Court Opinion

ID: 5447086
Source: CourtListenerOpinion
Date Created: 2022-01-08 18:12:39.156612+00
Date Added: 2024-06-11T08:32:13.797541
License: Public Domain

McFarland, J.
This is an action to recover possession of a certain piece of land. Judgment went for plaintiff, and defendants appeal from the judgment.
The court found that from" 1878 plaintiff was in the uninterrupted and quiet possession of the land in con*90test, having it inclosed and using it for pasturage, and part of the time for purposes of cultivation, until January, 1892, when defendants, without right or title, entered upon said land and ousted plaintiff therefrom, and since then wrongfully withheld the possession thereof from plaintiff. Appellants contend that these findings are not sustained by the evidence; but we are satisfied that this contention cannot be maintained. The evidence, although somewhat conflicting, was of such a character as to put the determination of the facts entirely within the province of the court below.

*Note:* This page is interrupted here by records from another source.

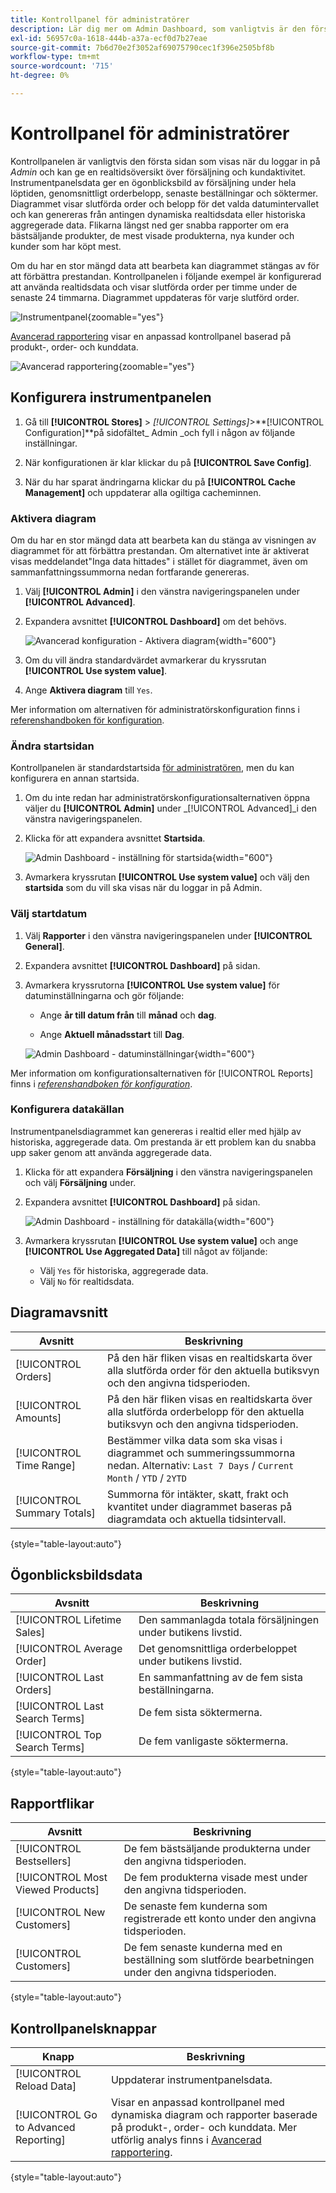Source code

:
 ```yaml
---
title: Kontrollpanel för administratörer
description: Lär dig mer om Admin Dashboard, som vanligtvis är den första sidan som visas när du loggar in.
exl-id: 56957c0a-1618-444b-a37a-ecf0d7b27eae
source-git-commit: 7b6d70e2f3052af69075790cec1f396e2505bf8b
workflow-type: tm+mt
source-wordcount: '715'
ht-degree: 0%

---
```


# Kontrollpanel för administratörer

Kontrollpanelen är vanligtvis den första sidan som visas när du loggar in på _Admin_ och kan ge en realtidsöversikt över försäljning och kundaktivitet. Instrumentpanelsdata ger en ögonblicksbild av försäljning under hela löptiden, genomsnittligt orderbelopp, senaste beställningar och söktermer. Diagrammet visar slutförda order och belopp för det valda datumintervallet och kan genereras från antingen dynamiska realtidsdata eller historiska aggregerade data. Flikarna längst ned ger snabba rapporter om era bästsäljande produkter, de mest visade produkterna, nya kunder och kunder som har köpt mest.

Om du har en stor mängd data att bearbeta kan diagrammet stängas av för att förbättra prestandan. Kontrollpanelen i följande exempel är konfigurerad att använda realtidsdata och visar slutförda order per timme under de senaste 24 timmarna. Diagrammet uppdateras för varje slutförd order.

![Instrumentpanel](./assets/dashboard-full.png){zoomable="yes"}

[Avancerad rapportering](business-intelligence.md#advanced-reporting) visar en anpassad kontrollpanel baserad på produkt-, order- och kunddata.

![Avancerad rapportering](./assets/dashboard-advanced-reporting.png){zoomable="yes"}

## Konfigurera instrumentpanelen

1. Gå till **[!UICONTROL Stores]** > _[!UICONTROL Settings]_>**[!UICONTROL Configuration]**på sidofältet_ Admin _och fyll i någon av följande inställningar.

1. När konfigurationen är klar klickar du på **[!UICONTROL Save Config]**.

1. När du har sparat ändringarna klickar du på **[!UICONTROL Cache Management]** och uppdaterar alla ogiltiga cacheminnen.

### Aktivera diagram

Om du har en stor mängd data att bearbeta kan du stänga av visningen av diagrammet för att förbättra prestandan. Om alternativet inte är aktiverat visas meddelandet&quot;Inga data hittades&quot; i stället för diagrammet, även om sammanfattningssummorna nedan fortfarande genereras.

1. Välj **[!UICONTROL Admin]** i den vänstra navigeringspanelen under **[!UICONTROL Advanced]**.

1. Expandera avsnittet **[!UICONTROL Dashboard]** om det behövs.

   ![Avancerad konfiguration - Aktivera diagram](./assets/admin-dashboard-config.png){width="600"}

1. Om du vill ändra standardvärdet avmarkerar du kryssrutan **[!UICONTROL Use system value]**.

1. Ange **Aktivera diagram** till `Yes`.

Mer information om alternativen för administratörskonfiguration finns i [referenshandboken för konfiguration](../configuration-reference/advanced/admin.md).

### Ändra startsidan

Kontrollpanelen är standardstartsida [för administratören](../configuration-reference/advanced/admin.md), men du kan konfigurera en annan startsida.

1. Om du inte redan har administratörskonfigurationsalternativen öppna väljer du **[!UICONTROL Admin]** under _[!UICONTROL Advanced]_i den vänstra navigeringspanelen.

1. Klicka för att expandera avsnittet **Startsida**.

   ![Admin Dashboard - inställning för startsida](./assets/admin-startup-page.png){width="600"}

1. Avmarkera kryssrutan **[!UICONTROL Use system value]** och välj den **startsida** som du vill ska visas när du loggar in på Admin.

### Välj startdatum

1. Välj **Rapporter** i den vänstra navigeringspanelen under **[!UICONTROL General]**.

1. Expandera avsnittet **[!UICONTROL Dashboard]** på sidan.

1. Avmarkera kryssrutorna **[!UICONTROL Use system value]** för datuminställningarna och gör följande:

   - Ange **år till datum från** till **månad** och **dag**.

   - Ange **Aktuell månadsstart** till **Dag**.

   ![Admin Dashboard - datuminställningar](./assets/reports-dashboard.png){width="600"}

Mer information om konfigurationsalternativen för [!UICONTROL Reports] finns i [_referenshandboken för konfiguration_](../configuration-reference/general/reports.md).

### Konfigurera datakällan

Instrumentpanelsdiagrammet kan genereras i realtid eller med hjälp av historiska, aggregerade data. Om prestanda är ett problem kan du snabba upp saker genom att använda aggregerade data.

1. Klicka för att expandera **Försäljning** i den vänstra navigeringspanelen och välj **Försäljning** under.

1. Expandera avsnittet **[!UICONTROL Dashboard]** på sidan.

   ![Admin Dashboard - inställning för datakälla](./assets/config-sales-dashboard.png){width="600"}

1. Avmarkera kryssrutan **[!UICONTROL Use system value]** och ange **[!UICONTROL Use Aggregated Data]** till något av följande:

   - Välj `Yes` för historiska, aggregerade data.
   - Välj `No` för realtidsdata.

## Diagramavsnitt

| Avsnitt | Beskrivning |
|--- |--- |
| [!UICONTROL Orders] | På den här fliken visas en realtidskarta över alla slutförda order för den aktuella butiksvyn och den angivna tidsperioden. |
| [!UICONTROL Amounts] | På den här fliken visas en realtidskarta över alla slutförda orderbelopp för den aktuella butiksvyn och den angivna tidsperioden. |
| [!UICONTROL Time Range] | Bestämmer vilka data som ska visas i diagrammet och summeringssummorna nedan. Alternativ: `Last 7 Days` / `Current Month` / `YTD` / `2YTD` |
| [!UICONTROL Summary Totals] | Summorna för intäkter, skatt, frakt och kvantitet under diagrammet baseras på diagramdata och aktuella tidsintervall. |

{style="table-layout:auto"}

## Ögonblicksbildsdata

| Avsnitt | Beskrivning |
|--- |--- |
| [!UICONTROL Lifetime Sales] | Den sammanlagda totala försäljningen under butikens livstid. |
| [!UICONTROL Average Order] | Det genomsnittliga orderbeloppet under butikens livstid. |
| [!UICONTROL Last Orders] | En sammanfattning av de fem sista beställningarna. |
| [!UICONTROL Last Search Terms] | De fem sista söktermerna. |
| [!UICONTROL Top Search Terms] | De fem vanligaste söktermerna. |

{style="table-layout:auto"}

## Rapportflikar

| Avsnitt | Beskrivning |
|--- |--- |
| [!UICONTROL Bestsellers] | De fem bästsäljande produkterna under den angivna tidsperioden. |
| [!UICONTROL Most Viewed Products] | De fem produkterna visade mest under den angivna tidsperioden. |
| [!UICONTROL New Customers] | De senaste fem kunderna som registrerade ett konto under den angivna tidsperioden. |
| [!UICONTROL Customers] | De fem senaste kunderna med en beställning som slutförde bearbetningen under den angivna tidsperioden. |

{style="table-layout:auto"}

## Kontrollpanelsknappar

| Knapp | Beskrivning |
|--- |--- |
| [!UICONTROL Reload Data] | Uppdaterar instrumentpanelsdata. |
| [!UICONTROL Go to Advanced Reporting] | Visar en anpassad kontrollpanel med dynamiska diagram och rapporter baserade på produkt-, order- och kunddata. Mer utförlig analys finns i [Avancerad rapportering](business-intelligence.md#advanced-reporting). |

{style="table-layout:auto"}
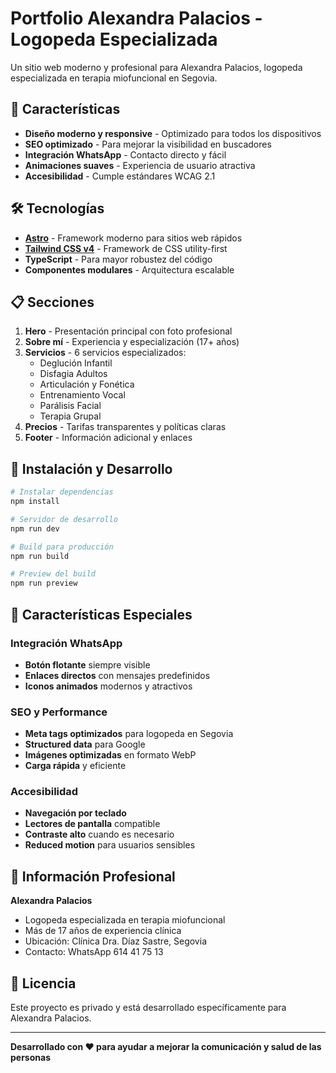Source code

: # Portfolio Alexandra Palacios - Logopeda Especializada

Un sitio web moderno y profesional para Alexandra Palacios, logopeda especializada en terapia miofuncional en Segovia.

## 🎯 Características

- **Diseño moderno y responsive** - Optimizado para todos los dispositivos
- **SEO optimizado** - Para mejorar la visibilidad en buscadores
- **Integración WhatsApp** - Contacto directo y fácil
- **Animaciones suaves** - Experiencia de usuario atractiva
- **Accesibilidad** - Cumple estándares WCAG 2.1

## 🛠️ Tecnologías

- **[Astro](https://astro.build/)** - Framework moderno para sitios web rápidos
- **[Tailwind CSS v4](https://tailwindcss.com/)** - Framework de CSS utility-first
- **TypeScript** - Para mayor robustez del código
- **Componentes modulares** - Arquitectura escalable

## 📋 Secciones

1. **Hero** - Presentación principal con foto profesional
2. **Sobre mí** - Experiencia y especialización (17+ años)
3. **Servicios** - 6 servicios especializados:
   - Deglución Infantil
   - Disfagia Adultos
   - Articulación y Fonética
   - Entrenamiento Vocal
   - Parálisis Facial
   - Terapia Grupal
4. **Precios** - Tarifas transparentes y políticas claras
5. **Footer** - Información adicional y enlaces

## 🚀 Instalación y Desarrollo

```bash
# Instalar dependencias
npm install

# Servidor de desarrollo
npm run dev

# Build para producción
npm run build

# Preview del build
npm run preview
```

## 📱 Características Especiales

### Integración WhatsApp
- **Botón flotante** siempre visible
- **Enlaces directos** con mensajes predefinidos
- **Iconos animados** modernos y atractivos

### SEO y Performance
- **Meta tags optimizados** para logopeda en Segovia
- **Structured data** para Google
- **Imágenes optimizadas** en formato WebP
- **Carga rápida** y eficiente

### Accesibilidad
- **Navegación por teclado**
- **Lectores de pantalla** compatible
- **Contraste alto** cuando es necesario
- **Reduced motion** para usuarios sensibles

## 💼 Información Profesional

**Alexandra Palacios**
- Logopeda especializada en terapia miofuncional
- Más de 17 años de experiencia clínica
- Ubicación: Clínica Dra. Díaz Sastre, Segovia
- Contacto: WhatsApp 614 41 75 13

## 📄 Licencia

Este proyecto es privado y está desarrollado específicamente para Alexandra Palacios.

---

**Desarrollado con ❤️ para ayudar a mejorar la comunicación y salud de las personas**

Appellants, in their assignment of errors, say that “ there is no proof in the case that plaintiff has ever paid any taxes on the land in dispute prior or subsequent to April, 1878”; and in their brief they say that the findings are defective because they do not show that taxes were paid. No point as to the payment of taxes seems to have been raised at the trial, or called to the attention of the court. But assuming that the point is here properly raised, this is not a case to which the provision of section 325 of the Code of Civil Procedure about the payment of taxes by one claiming adverse possession applies. That provision applies to a case in which there is a contest between the holder of the legal title and a party who claims that he has been in possession for five years “ adversely to such legal title.” (See section 321.) In the case at bar respondent is not claiming by adverse possession against the holder of the legal title; he is simply protecting his possession against one who entered thereon without right or title. And prior possession is always sufficient ground for the maintenance of ejectment against a naked trespasser.
The judgment is affirmed.
De Haven, J., and Garoutte, J., concurred.